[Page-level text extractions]
Segment Open

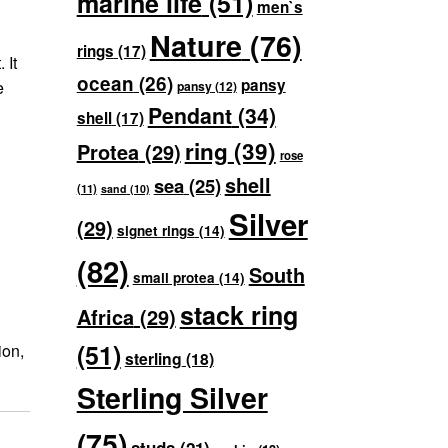
marine life
(51)
men`s
Nature
(76)
rings
(17)
 It
ocean
(26)
pansy
e
pansy
(12)
Pendant
(34)
shell
(17)
ring
(39)
Protea
(29)
rose
shell
sea
(25)
(11)
sand
(10)
Silver
(29)
signet rings
(14)
(82)
South
small protea
(14)
stack ring
Africa
(29)
(51)
ion,
sterling
(18)
Sterling Silver
(75)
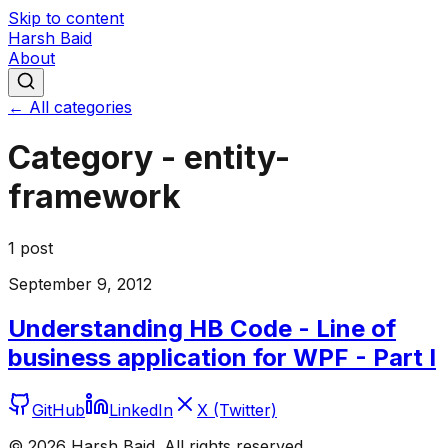
Skip to content
Harsh Baid
About
← All categories
Category -
entity-
framework
1
post
September 9, 2012
Understanding HB Code - Line of
business application for WPF - Part I
GitHub
LinkedIn
X (Twitter)
©
2026
Harsh Baid. All rights reserved.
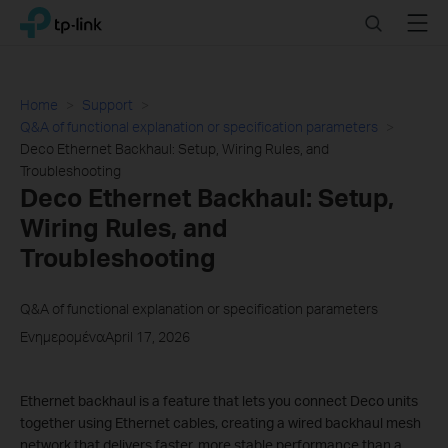
Click
Search
Menu
TP-Link, Reliably Smart
to
skip
the
navigation
Home
Support
bar
Q&A of functional explanation or specification parameters
Deco Ethernet Backhaul: Setup, Wiring Rules, and
Troubleshooting
Deco Ethernet Backhaul: Setup,
Wiring Rules, and
Troubleshooting
Q&A of functional explanation or specification parameters
ΕνημερομέναApril 17, 2026
Ethernet backhaul is a feature that lets you connect Deco units
together using Ethernet cables, creating a wired backhaul mesh
network that delivers faster, more stable performance than a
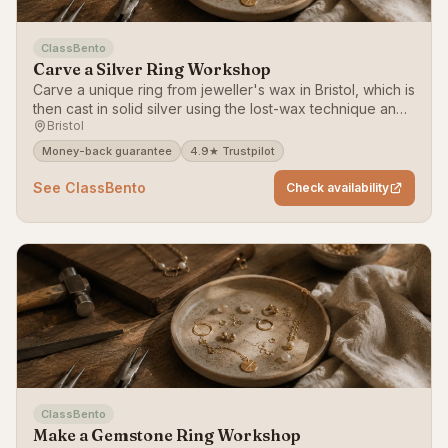
ClassBento
Carve a Silver Ring Workshop
Carve a unique ring from jeweller's wax in Bristol, which is
then cast in solid silver using the lost-wax technique and
Bristol
posted to you.
Money-back guarantee
4.9★ Trustpilot
See ClassBento
Check availability
ClassBento
Make a Gemstone Ring Workshop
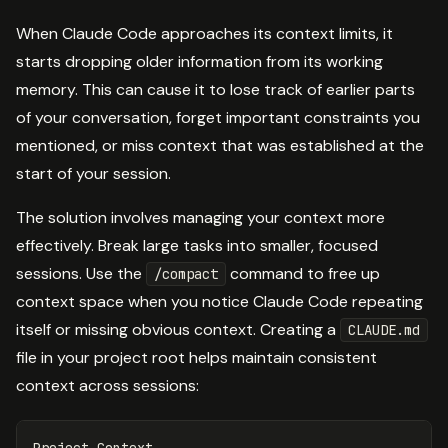
When Claude Code approaches its context limits, it
starts dropping older information from its working
memory. This can cause it to lose track of earlier parts
of your conversation, forget important constraints you
mentioned, or miss context that was established at the
start of your session.
The solution involves managing your context more
effectively. Break large tasks into smaller, focused
sessions. Use the
command to free up
/compact
context space when you notice Claude Code repeating
itself or missing obvious context. Creating a
CLAUDE.md
file in your project root helps maintain consistent
context across sessions:
Project Context
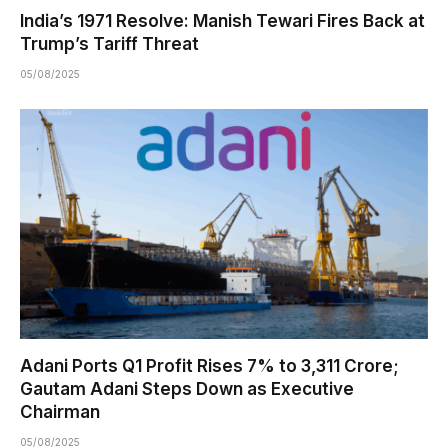
India’s 1971 Resolve: Manish Tewari Fires Back at
Trump’s Tariff Threat
05/08/2025
Adani Ports Q1 Profit Rises 7% to ₹3,311 Crore;
Gautam Adani Steps Down as Executive
Chairman
05/08/2025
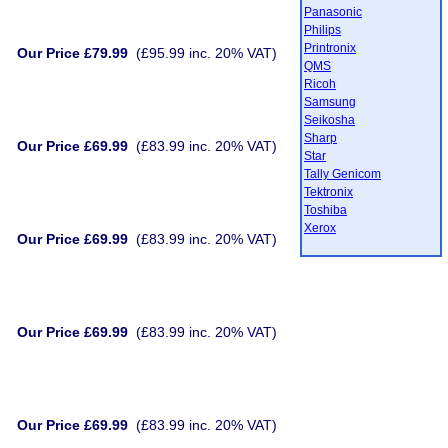
Panasonic
Philips
Printronix
Our Price £79.99
(£95.99 inc. 20% VAT)
QMS
Ricoh
Samsung
Seikosha
Sharp
Our Price £69.99
(£83.99 inc. 20% VAT)
Star
Tally Genicom
Tektronix
Toshiba
Xerox
Our Price £69.99
(£83.99 inc. 20% VAT)
Our Price £69.99
(£83.99 inc. 20% VAT)
Our Price £69.99
(£83.99 inc. 20% VAT)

Segment Closed

Give everything from the start of the lines down to the line containing "Make a Gemstone Ring Workshop" again, changing "Troubleshooting" to "Diagnostics" and keeping all else unchanged. Leave the pictures out of your answer.

marine life
(51)
men`s
Nature
(76)
rings
(17)
 It
ocean
(26)
pansy
e
pansy
(12)
Pendant
(34)
shell
(17)
ring
(39)
Protea
(29)
rose
shell
sea
(25)
(11)
sand
(10)
Silver
(29)
signet rings
(14)
(82)
South
small protea
(14)
stack ring
Africa
(29)
(51)
ion,
sterling
(18)
Sterling Silver
(75)
Skip to content
Harsh Baid
About
← All categories
Category -
entity-
framework
1
post
September 9, 2012
Understanding HB Code - Line of
business application for WPF - Part I
GitHub
LinkedIn
X (Twitter)
©
2026
Harsh Baid. All rights reserved.
Click
Search
Menu
TP-Link, Reliably Smart
to
skip
the
navigation
Home
Support
bar
Q&A of functional explanation or specification parameters
Deco Ethernet Backhaul: Setup, Wiring Rules, and
Diagnostics
Deco Ethernet Backhaul: Setup,
Wiring Rules, and
Diagnostics
Q&A of functional explanation or specification parameters
ΕνημερομέναApril 17, 2026
Ethernet backhaul is a feature that lets you connect Deco units
together using Ethernet cables, creating a wired backhaul mesh
network that delivers faster, more stable performance than a
ClassBento
Carve a Silver Ring Workshop
Carve a unique ring from jeweller's wax in Bristol, which is
then cast in solid silver using the lost-wax technique and
Bristol
posted to you.
Money-back guarantee
4.9★ Trustpilot
See ClassBento
Check availability
ClassBento
Make a Gemstone Ring Workshop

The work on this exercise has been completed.